◆ Условие задания:
Ответьте по рецензии на сборник «Наши тени так длинны»:
1. Кто написал предисловие к сборнику?
2. Сколько книг Ян Каплинский выпустил на эстонском языке?
3. С каким поэтом рецензент сравнивает Каплинского?

◆ Приведенный текст:
%%
Кабинет
Александр Марков

ПЕСНЬ ТОРЖЕСТВУЮЩЕЙ УМЕСТНОСТИ

(Ян Каплинский. Наши тени так длинны)

*

ПЕСНЬ ТОРЖЕСТВУЮЩЕЙ УМЕСТНОСТИ


Ян Каплинский. Наши тени так длинны. Стихотворения и переводы. Предисловие и редактура стихотворных текстов Сергея Завьялова. М., «Новое литературное обозрение», 2018, 368 стр.


Патриарх эстонской поэзии напоминает нам о том, что бедность поэзии не делится на добровольную и невольную, но что бедность — единственное ее состояние, так же ей необходимое, как сказочному герою — приключения. Напомним, что Ян Каплинский выпустил семнадцать книг по-эстонски, а по-русски пишет с начала нулевых. Чем это не приключение; не в упрощенном смысле, а в настоящем — уместность даже самого неожиданного, когда вдруг к твоей жизни прибился язык, как янтарь к берегу или доска для починки рыбацкого дома.

Мало у кого из современных мировых поэтов есть такое чувство нераздельности необходимых опытов: эстонского и русского, местного и глобального, природно-интуитивного и культурно-изощренного. Нераздельность — слово несколько лукавое, как будто говорящее о необходимой сопряженности частей. Но у Каплинского эта нераздельность — единственная артикуляция положения человека в мире, как нельзя не посочувствовать бедняку и как бедняк не может не умолять, и мы уже не знаем, кто кричит. Как ни странно, Каплинский, который кажется поначалу меланхоличным, больше всего в этом напоминает страстную Цветаеву, ее «вопль женщин всех времен», в котором непонятно, чего больше: обиды, мольбы или гордыни.
%%
◆ Собранные материалы:
%%
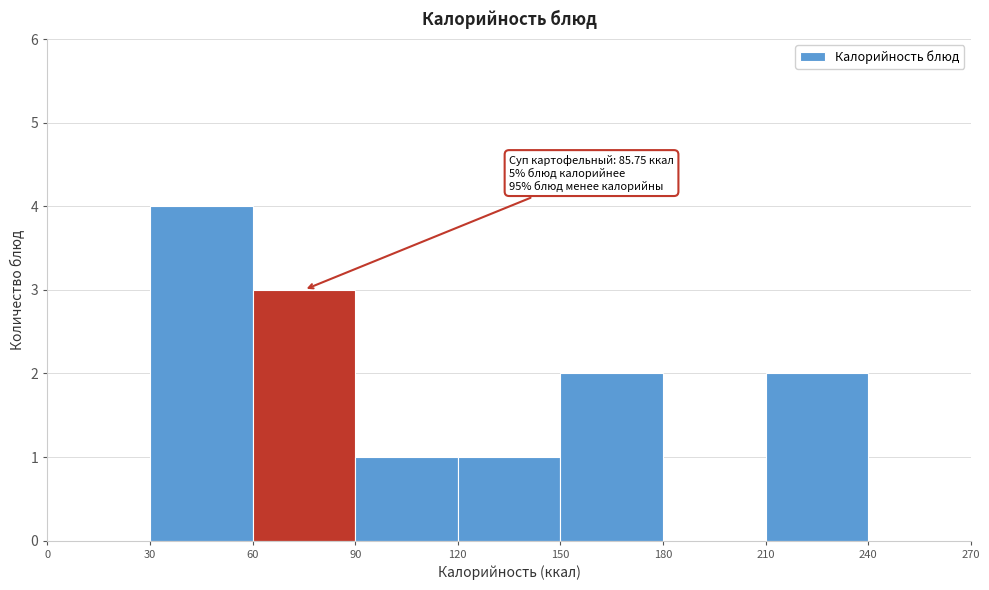

Which range on the x-axis has the tallest bar?

30 to 60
%%
◆ Ответ к заданию:
1. Сергей Завьялов.
2. Семнадцать.
3. С Цветаевой.